**DATA FOR THIS EXERCISE:**
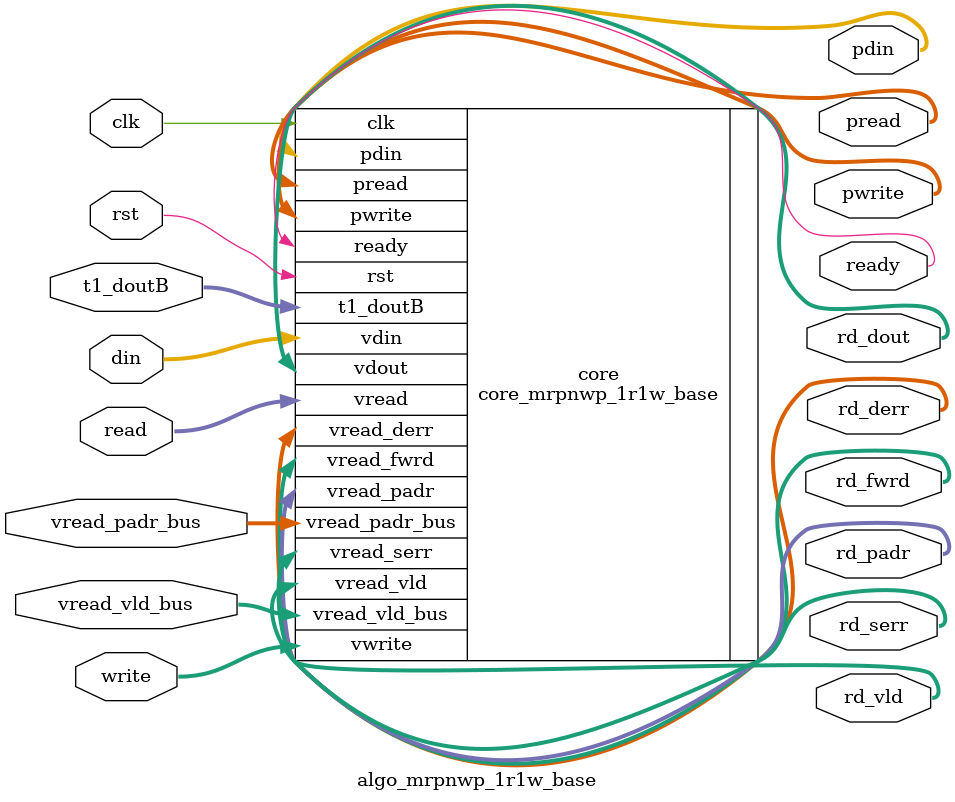
<source format=v>

module algo_mrpnwp_1r1w_base (clk, rst, ready,
                              write, din,
                              read, rd_vld, rd_dout, rd_fwrd, rd_serr, rd_derr, rd_padr,
                              pwrite, pdin,
                              pread, 
	                      t1_doutB,
			      vread_vld_bus, vread_padr_bus);
  
  parameter WIDTH = 32;
  parameter BITWDTH = 5;
  parameter ENAPAR = 0;
  parameter ENAECC = 0;
  parameter NUMRDPT = 2;
  parameter NUMWRPT = 3;
  parameter NUMADDR = 8192;
  parameter BITADDR = 13;
  parameter NUMVROW = 1024;
  parameter BITVROW = 10;
  parameter NUMVBNK = 8;
  parameter BITVBNK = 3;
  parameter BITPADR = 13;

  parameter SRAM_DELAY = 2;
  parameter FLOPIN = 0;
  parameter FLOPOUT = 0;
  parameter BITDMUX = 0;

  input [NUMWRPT-1:0]                   write;
  input [NUMWRPT*WIDTH-1:0]  din;

  input [NUMRDPT-1:0]                   read;
  output [NUMRDPT-1:0]                  rd_vld;
  output [NUMRDPT*WIDTH-1:0]            rd_dout;
  output [NUMRDPT-1:0]                  rd_fwrd;
  output [NUMRDPT-1:0]                  rd_serr;
  output [NUMRDPT-1:0]                  rd_derr;
  output [NUMRDPT*BITPADR-1:0]          rd_padr;

  output                                ready;
  input                                 clk, rst;

  input [NUMRDPT*WIDTH-1:0]             t1_doutB;
  input [NUMRDPT-1:0] 			vread_vld_bus;
  input [(BITPADR*NUMRDPT)-1:0] 	vread_padr_bus;

  output [NUMWRPT-1:0] pwrite;
  output [WIDTH*NUMWRPT-1:0]   pdin;
  output [NUMRDPT-1:0] pread;



  core_mrpnwp_1r1w_base #(.WIDTH (WIDTH), .BITWDTH (BITWDTH), .NUMRDPT (NUMRDPT), .NUMWRPT (NUMWRPT), .NUMADDR (NUMADDR), .BITADDR (BITADDR),
                          .NUMVROW (NUMVROW), .BITVROW (BITVROW), .NUMVBNK (NUMVBNK), .BITVBNK (BITVBNK), .BITPADR (BITPADR), 
                          .SRAM_DELAY (SRAM_DELAY), .FLOPIN (FLOPIN), .FLOPOUT (FLOPOUT), .BITDMUX (BITDMUX))
      core (.vwrite(write), .vdin(din),
	    .vread(read), .vread_vld(rd_vld), .vdout(rd_dout), 
            .vread_fwrd(rd_fwrd), .vread_serr(rd_serr), .vread_derr(rd_derr), .vread_padr(rd_padr),
	    .pwrite(pwrite), .pdin(pdin), 
	    .pread(pread), 
            .t1_doutB(t1_doutB), 
	    .vread_vld_bus(vread_vld_bus), .vread_padr_bus(vread_padr_bus),
	    .ready (ready), .clk (clk), .rst (rst));




endmodule



</source>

**ACTIVITY:** Within the data above, pick out all lines holding the word "BITVROW".

**RESULT OF THIS TASK:**
  parameter BITVROW = 10;
                          .NUMVROW (NUMVROW), .BITVROW (BITVROW), .NUMVBNK (NUMVBNK), .BITVBNK (BITVBNK), .BITPADR (BITPADR), 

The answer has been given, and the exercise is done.